**TASK STATEMENT**.
Reproduce the entries word for word but drop every picture.

**GIVEN ENTRIES**.
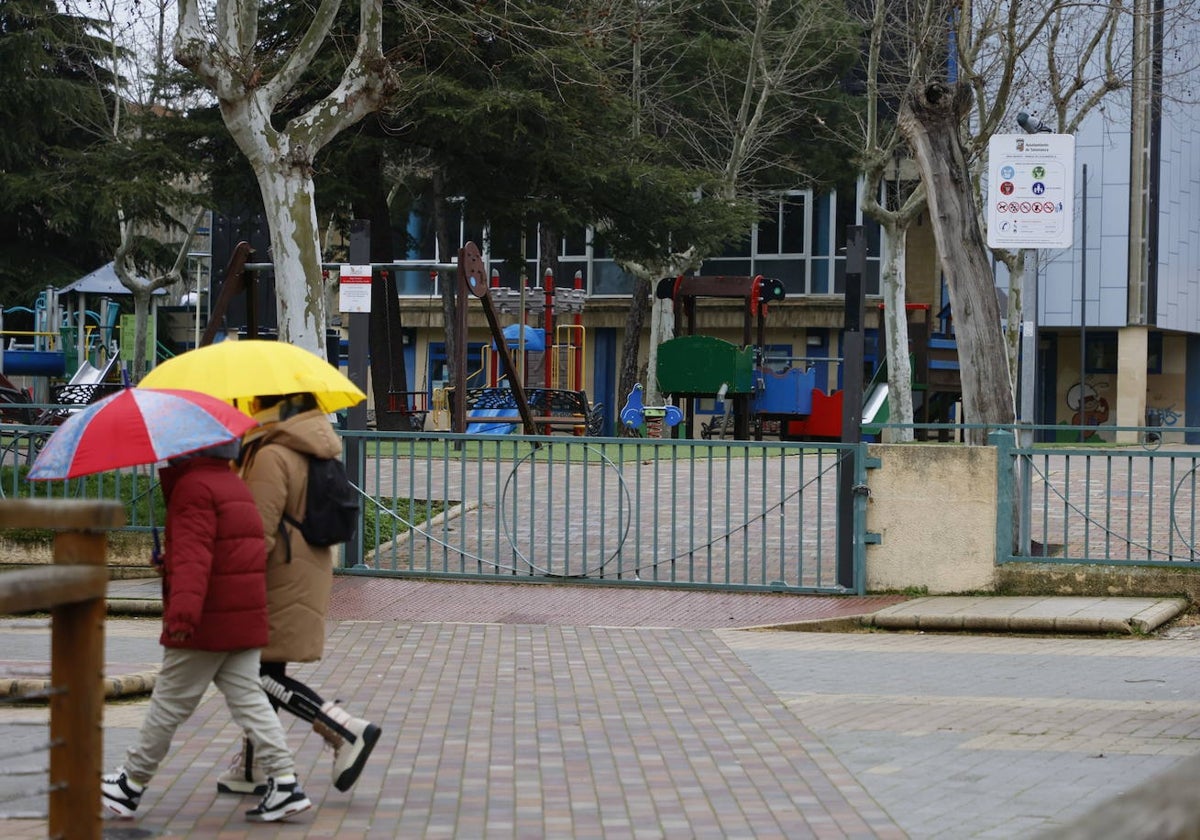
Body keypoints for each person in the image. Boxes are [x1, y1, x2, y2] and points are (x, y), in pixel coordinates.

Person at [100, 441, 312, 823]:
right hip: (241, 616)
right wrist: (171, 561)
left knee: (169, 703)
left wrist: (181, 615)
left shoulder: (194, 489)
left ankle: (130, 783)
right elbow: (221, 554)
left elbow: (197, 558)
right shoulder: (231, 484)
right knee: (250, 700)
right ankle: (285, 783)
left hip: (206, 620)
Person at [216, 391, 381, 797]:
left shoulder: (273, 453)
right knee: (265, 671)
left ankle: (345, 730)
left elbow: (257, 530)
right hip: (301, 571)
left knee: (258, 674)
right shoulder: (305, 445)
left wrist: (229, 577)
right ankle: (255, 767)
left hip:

**COMPLETED TASK**.
Body keypoints for each person in the image. Boxes are [x1, y1, x2, y2] and points are (x, y), in pixel coordinates.

Person at [100, 441, 312, 823]:
right hip: (241, 616)
right wrist: (171, 561)
left knee: (169, 703)
left wrist: (181, 615)
left shoulder: (194, 489)
left ankle: (130, 783)
right elbow: (221, 554)
left elbow: (197, 558)
right shoulder: (231, 484)
right knee: (250, 700)
right ankle: (285, 783)
left hip: (206, 620)
Person at [216, 391, 381, 797]:
left shoulder: (273, 453)
right knee: (265, 671)
left ankle: (345, 730)
left elbow: (257, 530)
right hip: (301, 571)
left knee: (258, 674)
right shoulder: (305, 445)
left wrist: (229, 577)
right ankle: (255, 767)
left hip:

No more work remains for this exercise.